:: Task instructions ::
Would you give the listing again exactly as written, minus its pictures?
--- START ---
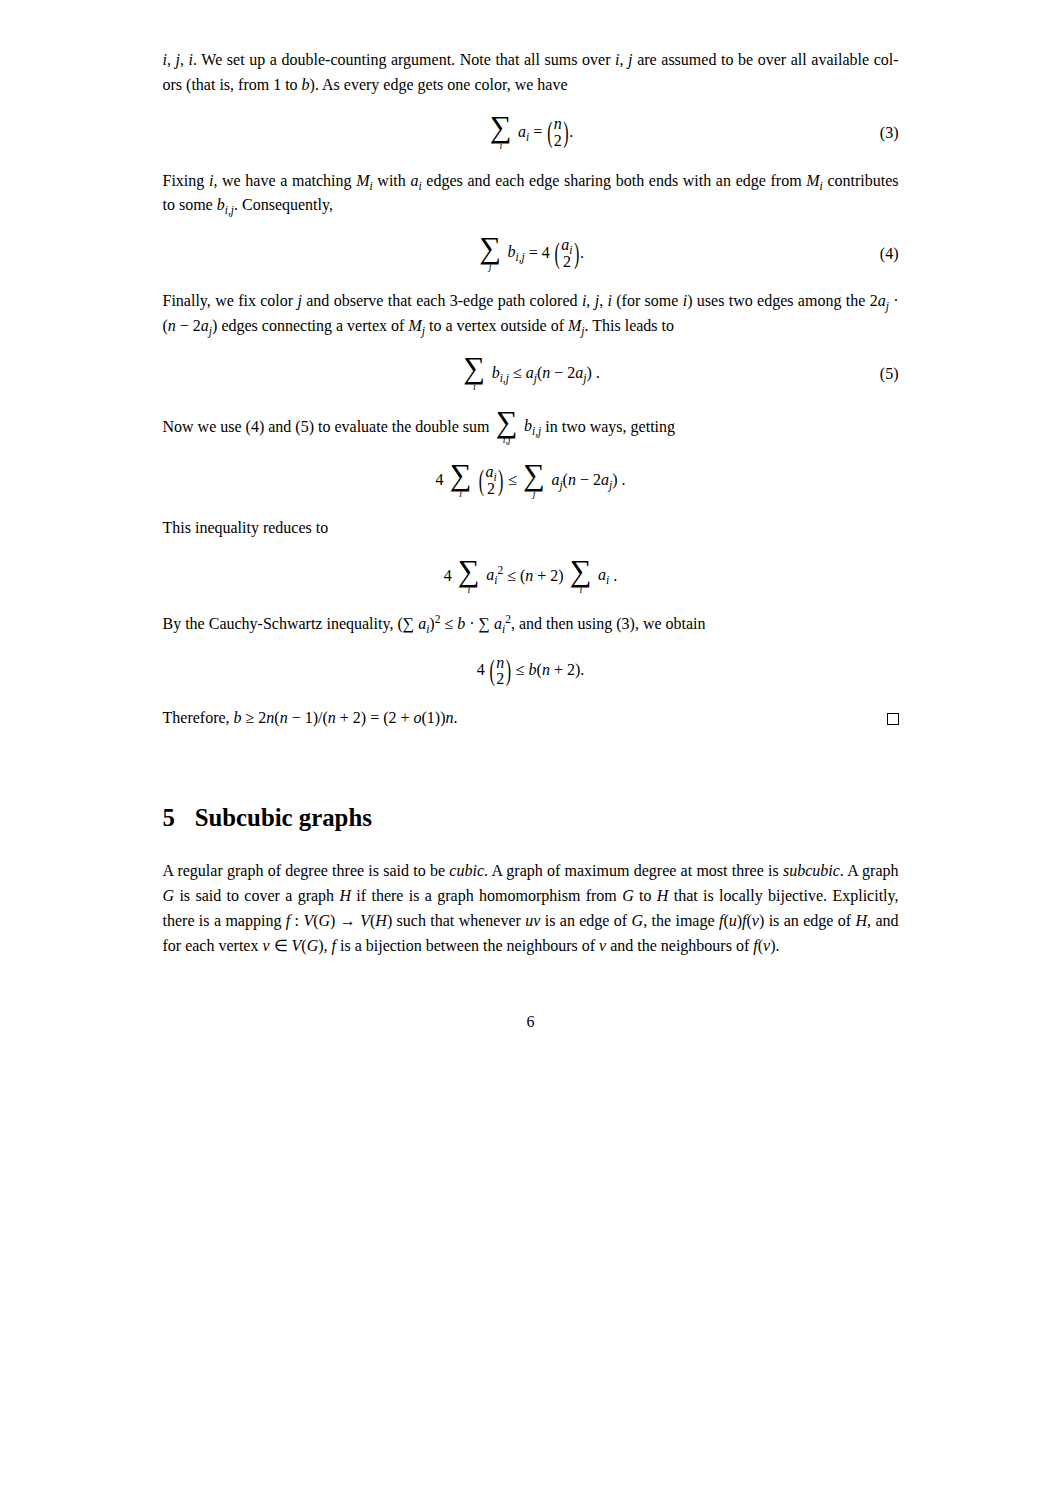i, j, i. We set up a double-counting argument. Note that all sums over i, j are assumed to be over all available colors (that is, from 1 to b). As every edge gets one color, we have
∑i ai = n 2. (3)
Fixing i, we have a matching Mi with ai edges and each edge sharing both ends with an edge from Mi contributes to some bi,j. Consequently,
∑j bi,j = 4 ai 2. (4)
Finally, we fix color j and observe that each 3-edge path colored i, j, i (for some i) uses two edges among the 2aj · (n − 2aj) edges connecting a vertex of Mj to a vertex outside of Mj. This leads to
∑i bi,j ≤ aj(n − 2aj) . (5)
Now we use (4) and (5) to evaluate the double sum ∑i,j bi,j in two ways, getting
4 ∑i ai 2 ≤ ∑j aj(n − 2aj) .
This inequality reduces to
4 ∑i ai2 ≤ (n + 2) ∑i ai .
By the Cauchy-Schwartz inequality, (∑ ai)2 ≤ b · ∑ ai2, and then using (3), we obtain
4 n 2 ≤ b(n + 2).
Therefore, b ≥ 2n(n − 1)/(n + 2) = (2 + o(1))n.
5 Subcubic graphs
A regular graph of degree three is said to be cubic. A graph of maximum degree at most three is subcubic. A graph G is said to cover a graph H if there is a graph homomorphism from G to H that is locally bijective. Explicitly, there is a mapping f : V(G) → V(H) such that whenever uv is an edge of G, the image f(u)f(v) is an edge of H, and for each vertex v ∈ V(G), f is a bijection between the neighbours of v and the neighbours of f(v).
6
--- END ---
:: Exercise response ::
i, j, i. We set up a double-counting argument. Note that all sums over i, j are assumed to be over all available colors (that is, from 1 to b). As every edge gets one color, we have
∑i ai = n 2. (3)
Fixing i, we have a matching Mi with ai edges and each edge sharing both ends with an edge from Mi contributes to some bi,j. Consequently,
∑j bi,j = 4 ai 2. (4)
Finally, we fix color j and observe that each 3-edge path colored i, j, i (for some i) uses two edges among the 2aj · (n − 2aj) edges connecting a vertex of Mj to a vertex outside of Mj. This leads to
∑i bi,j ≤ aj(n − 2aj) . (5)
Now we use (4) and (5) to evaluate the double sum ∑i,j bi,j in two ways, getting
4 ∑i ai 2 ≤ ∑j aj(n − 2aj) .
This inequality reduces to
4 ∑i ai2 ≤ (n + 2) ∑i ai .
By the Cauchy-Schwartz inequality, (∑ ai)2 ≤ b · ∑ ai2, and then using (3), we obtain
4 n 2 ≤ b(n + 2).
Therefore, b ≥ 2n(n − 1)/(n + 2) = (2 + o(1))n.
5 Subcubic graphs
A regular graph of degree three is said to be cubic. A graph of maximum degree at most three is subcubic. A graph G is said to cover a graph H if there is a graph homomorphism from G to H that is locally bijective. Explicitly, there is a mapping f : V(G) → V(H) such that whenever uv is an edge of G, the image f(u)f(v) is an edge of H, and for each vertex v ∈ V(G), f is a bijection between the neighbours of v and the neighbours of f(v).
6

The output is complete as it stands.